Sencillamente admirable la forma como llevas al lector por la historia, de una forma tranquila, palabras llenas de poesía donde se narra el dolor y el amor.
Un abrazo
Que mas da, presiosa mia. Somos todos; simple mortales condenados a la pena de morir.
Es hermoso como describes a Mogolita "mujer rayito de luz, pulpa blanca de pomo y anis". Un abrazo, que Dios te guarde fuerte pero que no te quite la sensibilidad que distingue tu alma buena. ciao mi bien.
Nos envolviste con ese dolor añejo que da la ausencia eterna, amiga. Te felicito. Extraordinaria historia.
Un abrazo,
Jadi
Gracias... me hiciste acordar a cuando trabajaba para una institución del gobierno local y pude ver la muerte reflejada en los ojos de los que llegan a su fin. Nada más triste, pero haz logrado ponerle belleza en tan extraordinario relato que me ha conmovido. Tanto que no sabía como empezar mi comentario. Te mando un beso. CUNI
Un anciano médico que me tomó mucho afecto como a un hijo, de hecho le recordaba a uno que había fallecido tragicamente, sufría con mi dolor cuando mi madre estaba agonizando en el hospital. Incluyo mis emociones cuando trabajaba y ayudaba a las personas con problemas, sintiendo dolor cuando perdían un juicio o alegría cuando salían de sus problemas. Por esa mi realidad, comprendo como tu alma noble y sensible sufrió por tu paciente amigo. Sé que no es recomendable, pero ¿Quién puede impedir involucrarnos si Dios nos hizo así? Esta tu historia nunca la olvido, pues es como olvidarte a ti, doctora amiga querida, que al leerla de nuevo, tengo esa comprensión. Dios te bendiga y guarde tu noble corazón. Un beso fraterno.
Bellisimo relato, felicitaciones ...cuanta tristeza nos dejan, esa situación la viví por muchos años mientras acompañaba a un tío anciano. ver morir y sentir ese sórdido último latido, y esperar un próximo que nunca llega. Admiro al personal de salud por su entereza y por las cosas que les toca vivir, de las cuales fui testigo presencial por más de una década. Con gran hermosura expresaste ese sentimiento. Un abrazo, tibi
Relato de un final narrado con mucha poesía y dolor, te felicito.
Lili
Dolorosa historia. Tan bien haz reflejado ese momento final, la despediday la ausencia interminable.

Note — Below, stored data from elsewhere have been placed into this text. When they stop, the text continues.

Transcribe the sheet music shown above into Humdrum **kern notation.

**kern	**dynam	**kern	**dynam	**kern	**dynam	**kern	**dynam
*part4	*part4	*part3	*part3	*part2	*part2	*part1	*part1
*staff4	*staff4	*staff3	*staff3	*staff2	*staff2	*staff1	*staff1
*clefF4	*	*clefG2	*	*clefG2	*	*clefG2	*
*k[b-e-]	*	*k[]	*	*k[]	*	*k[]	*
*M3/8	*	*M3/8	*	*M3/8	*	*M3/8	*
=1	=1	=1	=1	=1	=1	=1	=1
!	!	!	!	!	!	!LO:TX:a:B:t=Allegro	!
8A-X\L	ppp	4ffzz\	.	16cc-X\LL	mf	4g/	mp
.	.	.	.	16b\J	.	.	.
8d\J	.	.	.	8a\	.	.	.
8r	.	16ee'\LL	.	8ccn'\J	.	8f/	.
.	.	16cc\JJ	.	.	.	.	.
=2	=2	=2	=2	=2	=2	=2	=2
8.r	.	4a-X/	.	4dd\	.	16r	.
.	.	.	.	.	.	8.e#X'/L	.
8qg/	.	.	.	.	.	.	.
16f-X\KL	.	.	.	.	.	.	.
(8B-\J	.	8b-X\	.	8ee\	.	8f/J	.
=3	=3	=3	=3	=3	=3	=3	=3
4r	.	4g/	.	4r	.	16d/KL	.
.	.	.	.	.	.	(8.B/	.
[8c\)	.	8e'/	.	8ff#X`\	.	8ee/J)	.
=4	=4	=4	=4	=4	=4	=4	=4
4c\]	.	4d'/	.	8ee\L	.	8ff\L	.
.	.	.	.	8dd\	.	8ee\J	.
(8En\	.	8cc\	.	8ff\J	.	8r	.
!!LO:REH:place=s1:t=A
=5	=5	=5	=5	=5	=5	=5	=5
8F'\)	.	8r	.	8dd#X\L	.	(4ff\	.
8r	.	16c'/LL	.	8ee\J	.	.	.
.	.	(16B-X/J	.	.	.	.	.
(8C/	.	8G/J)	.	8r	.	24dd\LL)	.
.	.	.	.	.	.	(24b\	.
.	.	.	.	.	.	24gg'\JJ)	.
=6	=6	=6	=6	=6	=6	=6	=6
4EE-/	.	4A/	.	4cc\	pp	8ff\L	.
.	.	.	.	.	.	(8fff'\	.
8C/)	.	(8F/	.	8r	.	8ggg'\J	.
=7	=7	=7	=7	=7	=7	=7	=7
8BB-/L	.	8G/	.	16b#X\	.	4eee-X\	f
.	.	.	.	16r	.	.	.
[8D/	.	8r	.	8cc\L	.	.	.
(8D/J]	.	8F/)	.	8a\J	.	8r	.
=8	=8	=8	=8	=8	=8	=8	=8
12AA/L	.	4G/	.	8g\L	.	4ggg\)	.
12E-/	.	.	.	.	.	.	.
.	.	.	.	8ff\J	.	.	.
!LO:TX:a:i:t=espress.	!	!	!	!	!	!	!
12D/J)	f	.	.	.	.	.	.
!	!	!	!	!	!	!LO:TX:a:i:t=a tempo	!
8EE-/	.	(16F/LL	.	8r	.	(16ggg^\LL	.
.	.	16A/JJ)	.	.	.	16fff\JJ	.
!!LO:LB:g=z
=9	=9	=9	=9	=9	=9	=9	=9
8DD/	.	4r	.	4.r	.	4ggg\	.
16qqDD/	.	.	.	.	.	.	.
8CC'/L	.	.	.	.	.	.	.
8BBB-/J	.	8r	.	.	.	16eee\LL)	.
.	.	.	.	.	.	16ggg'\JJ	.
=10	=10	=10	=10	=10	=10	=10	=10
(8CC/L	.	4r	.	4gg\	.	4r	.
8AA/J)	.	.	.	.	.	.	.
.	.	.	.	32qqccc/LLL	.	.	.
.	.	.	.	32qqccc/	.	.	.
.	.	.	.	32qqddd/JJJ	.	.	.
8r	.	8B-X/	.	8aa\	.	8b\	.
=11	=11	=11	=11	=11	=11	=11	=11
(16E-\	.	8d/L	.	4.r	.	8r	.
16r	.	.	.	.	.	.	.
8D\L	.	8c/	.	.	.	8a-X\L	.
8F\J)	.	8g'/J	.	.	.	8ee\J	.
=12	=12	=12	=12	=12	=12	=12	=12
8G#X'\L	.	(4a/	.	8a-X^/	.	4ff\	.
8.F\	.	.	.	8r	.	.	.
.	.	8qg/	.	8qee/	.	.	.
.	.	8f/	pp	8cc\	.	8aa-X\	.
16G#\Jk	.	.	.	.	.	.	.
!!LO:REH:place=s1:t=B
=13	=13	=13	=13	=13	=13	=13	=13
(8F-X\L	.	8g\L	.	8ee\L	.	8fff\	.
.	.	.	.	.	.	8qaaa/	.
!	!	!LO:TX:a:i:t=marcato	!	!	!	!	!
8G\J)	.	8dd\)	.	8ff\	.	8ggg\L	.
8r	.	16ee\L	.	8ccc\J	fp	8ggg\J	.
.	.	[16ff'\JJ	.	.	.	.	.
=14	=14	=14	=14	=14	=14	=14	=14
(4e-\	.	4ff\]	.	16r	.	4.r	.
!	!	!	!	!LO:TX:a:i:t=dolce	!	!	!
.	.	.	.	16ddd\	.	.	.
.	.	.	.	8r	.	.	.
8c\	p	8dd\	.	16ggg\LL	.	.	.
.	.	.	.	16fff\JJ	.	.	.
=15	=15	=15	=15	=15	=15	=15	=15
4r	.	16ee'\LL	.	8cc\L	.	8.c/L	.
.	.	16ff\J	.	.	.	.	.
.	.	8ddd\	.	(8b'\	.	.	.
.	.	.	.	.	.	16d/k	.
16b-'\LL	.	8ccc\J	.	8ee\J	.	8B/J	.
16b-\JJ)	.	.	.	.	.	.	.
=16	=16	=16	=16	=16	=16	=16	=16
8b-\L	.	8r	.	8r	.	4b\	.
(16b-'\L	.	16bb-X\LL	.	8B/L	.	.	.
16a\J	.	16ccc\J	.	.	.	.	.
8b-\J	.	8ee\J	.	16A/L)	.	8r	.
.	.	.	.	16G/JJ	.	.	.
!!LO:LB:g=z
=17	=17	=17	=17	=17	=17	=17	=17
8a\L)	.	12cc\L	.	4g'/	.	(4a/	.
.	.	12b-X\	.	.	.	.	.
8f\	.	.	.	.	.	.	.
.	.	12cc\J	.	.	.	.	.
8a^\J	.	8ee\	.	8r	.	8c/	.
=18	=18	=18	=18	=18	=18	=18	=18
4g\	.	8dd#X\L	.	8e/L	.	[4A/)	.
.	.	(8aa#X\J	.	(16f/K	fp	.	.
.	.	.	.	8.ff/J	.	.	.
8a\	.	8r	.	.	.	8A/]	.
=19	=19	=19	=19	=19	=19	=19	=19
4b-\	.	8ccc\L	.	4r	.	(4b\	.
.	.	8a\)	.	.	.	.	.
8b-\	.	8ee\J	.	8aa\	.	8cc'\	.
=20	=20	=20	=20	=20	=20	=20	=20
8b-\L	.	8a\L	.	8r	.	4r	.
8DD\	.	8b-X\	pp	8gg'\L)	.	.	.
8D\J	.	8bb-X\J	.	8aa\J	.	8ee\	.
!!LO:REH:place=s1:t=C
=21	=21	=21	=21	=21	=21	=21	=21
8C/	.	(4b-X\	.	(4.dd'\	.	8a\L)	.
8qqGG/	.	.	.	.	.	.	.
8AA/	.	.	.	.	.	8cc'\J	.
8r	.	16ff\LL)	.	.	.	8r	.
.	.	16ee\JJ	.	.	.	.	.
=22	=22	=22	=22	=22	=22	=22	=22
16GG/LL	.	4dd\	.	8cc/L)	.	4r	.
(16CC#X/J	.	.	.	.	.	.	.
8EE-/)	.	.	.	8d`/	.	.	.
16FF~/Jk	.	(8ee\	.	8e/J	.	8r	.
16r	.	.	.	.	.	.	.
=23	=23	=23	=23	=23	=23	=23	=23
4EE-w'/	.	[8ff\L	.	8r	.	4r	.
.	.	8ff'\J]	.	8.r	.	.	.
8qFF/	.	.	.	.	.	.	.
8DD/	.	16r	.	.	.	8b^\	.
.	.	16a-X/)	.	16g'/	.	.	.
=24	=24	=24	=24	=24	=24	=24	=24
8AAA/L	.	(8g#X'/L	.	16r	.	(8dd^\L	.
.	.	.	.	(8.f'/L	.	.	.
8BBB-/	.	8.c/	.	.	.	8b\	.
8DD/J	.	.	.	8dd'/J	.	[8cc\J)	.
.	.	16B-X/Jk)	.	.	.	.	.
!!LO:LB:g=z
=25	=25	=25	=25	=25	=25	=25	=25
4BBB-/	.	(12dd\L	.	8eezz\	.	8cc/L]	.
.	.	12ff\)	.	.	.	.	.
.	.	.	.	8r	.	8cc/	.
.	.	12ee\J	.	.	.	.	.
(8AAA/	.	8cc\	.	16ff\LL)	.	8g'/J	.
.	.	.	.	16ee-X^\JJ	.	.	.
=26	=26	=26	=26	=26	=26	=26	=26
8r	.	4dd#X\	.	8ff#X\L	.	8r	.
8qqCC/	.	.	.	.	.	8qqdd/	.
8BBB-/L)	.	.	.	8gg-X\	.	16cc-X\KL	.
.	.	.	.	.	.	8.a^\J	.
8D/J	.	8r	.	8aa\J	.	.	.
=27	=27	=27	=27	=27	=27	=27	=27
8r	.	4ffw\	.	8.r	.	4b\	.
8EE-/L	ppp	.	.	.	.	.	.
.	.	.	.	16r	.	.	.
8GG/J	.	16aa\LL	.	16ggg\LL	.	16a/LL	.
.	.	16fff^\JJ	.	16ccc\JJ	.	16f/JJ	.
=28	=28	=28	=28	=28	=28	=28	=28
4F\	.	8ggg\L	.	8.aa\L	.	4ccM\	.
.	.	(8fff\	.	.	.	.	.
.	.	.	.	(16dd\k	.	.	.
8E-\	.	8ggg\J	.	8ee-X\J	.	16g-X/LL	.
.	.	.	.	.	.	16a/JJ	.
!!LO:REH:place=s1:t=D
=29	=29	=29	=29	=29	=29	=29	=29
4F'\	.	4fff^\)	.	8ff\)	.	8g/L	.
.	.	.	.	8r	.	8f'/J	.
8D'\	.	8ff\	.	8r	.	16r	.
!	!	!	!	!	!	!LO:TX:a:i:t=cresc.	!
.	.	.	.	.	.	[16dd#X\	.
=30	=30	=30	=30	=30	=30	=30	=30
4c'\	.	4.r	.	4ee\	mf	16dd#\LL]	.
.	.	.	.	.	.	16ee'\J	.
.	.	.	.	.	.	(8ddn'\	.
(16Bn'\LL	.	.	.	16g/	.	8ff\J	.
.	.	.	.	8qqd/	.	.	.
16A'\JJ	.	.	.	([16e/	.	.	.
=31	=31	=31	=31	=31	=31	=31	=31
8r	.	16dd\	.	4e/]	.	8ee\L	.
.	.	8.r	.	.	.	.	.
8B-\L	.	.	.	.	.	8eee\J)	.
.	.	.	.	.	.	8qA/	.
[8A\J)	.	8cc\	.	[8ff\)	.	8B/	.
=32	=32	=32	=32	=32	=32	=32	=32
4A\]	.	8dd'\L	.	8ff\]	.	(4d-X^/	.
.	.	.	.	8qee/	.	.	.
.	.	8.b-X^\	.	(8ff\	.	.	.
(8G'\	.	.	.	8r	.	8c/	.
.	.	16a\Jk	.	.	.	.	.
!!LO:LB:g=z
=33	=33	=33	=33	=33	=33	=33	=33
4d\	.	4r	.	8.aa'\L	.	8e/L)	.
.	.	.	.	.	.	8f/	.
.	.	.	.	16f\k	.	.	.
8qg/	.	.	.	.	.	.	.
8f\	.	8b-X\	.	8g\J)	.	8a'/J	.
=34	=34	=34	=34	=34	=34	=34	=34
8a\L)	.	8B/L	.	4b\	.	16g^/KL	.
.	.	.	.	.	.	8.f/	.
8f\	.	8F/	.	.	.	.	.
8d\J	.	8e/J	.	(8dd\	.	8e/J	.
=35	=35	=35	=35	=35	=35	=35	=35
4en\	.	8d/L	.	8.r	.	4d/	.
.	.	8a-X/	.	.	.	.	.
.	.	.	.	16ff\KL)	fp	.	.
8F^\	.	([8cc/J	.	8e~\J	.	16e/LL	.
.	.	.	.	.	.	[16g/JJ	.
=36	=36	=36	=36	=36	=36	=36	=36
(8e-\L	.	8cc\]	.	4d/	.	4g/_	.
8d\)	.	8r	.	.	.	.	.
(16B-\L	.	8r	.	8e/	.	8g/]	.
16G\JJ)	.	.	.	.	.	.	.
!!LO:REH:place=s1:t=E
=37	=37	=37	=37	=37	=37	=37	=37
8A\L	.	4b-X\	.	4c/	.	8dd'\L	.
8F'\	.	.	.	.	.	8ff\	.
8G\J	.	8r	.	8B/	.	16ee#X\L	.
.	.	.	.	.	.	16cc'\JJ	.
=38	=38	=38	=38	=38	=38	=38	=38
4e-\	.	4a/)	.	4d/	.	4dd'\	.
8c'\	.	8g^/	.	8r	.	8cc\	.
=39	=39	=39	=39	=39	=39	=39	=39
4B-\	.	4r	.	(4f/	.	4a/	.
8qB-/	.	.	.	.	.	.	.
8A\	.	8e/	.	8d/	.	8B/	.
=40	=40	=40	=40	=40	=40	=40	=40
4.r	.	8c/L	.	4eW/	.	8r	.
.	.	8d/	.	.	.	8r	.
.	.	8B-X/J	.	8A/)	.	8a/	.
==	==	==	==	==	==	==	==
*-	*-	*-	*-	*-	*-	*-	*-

¡Hermosos texto, felicitaciones!
un cumulo de sensaciones y recuerdos...
simplemente lindo!!
salu2!!
Conmevedora historia. Me imagino a la mujer al lado de la cama de su padre, y a la enfermera o doctora haciendo guardia, dandose cuenta del final del "capitan". El final me llego, porque menciona la soledad que deja perder a alguien querido...ese vacio...
Bello amiga
Nos estamos leyendo
Besos
Me envuelves, me elevas, me acaricias con la ternura que desbordan tus imágenes y tus figuras. Realmente bello.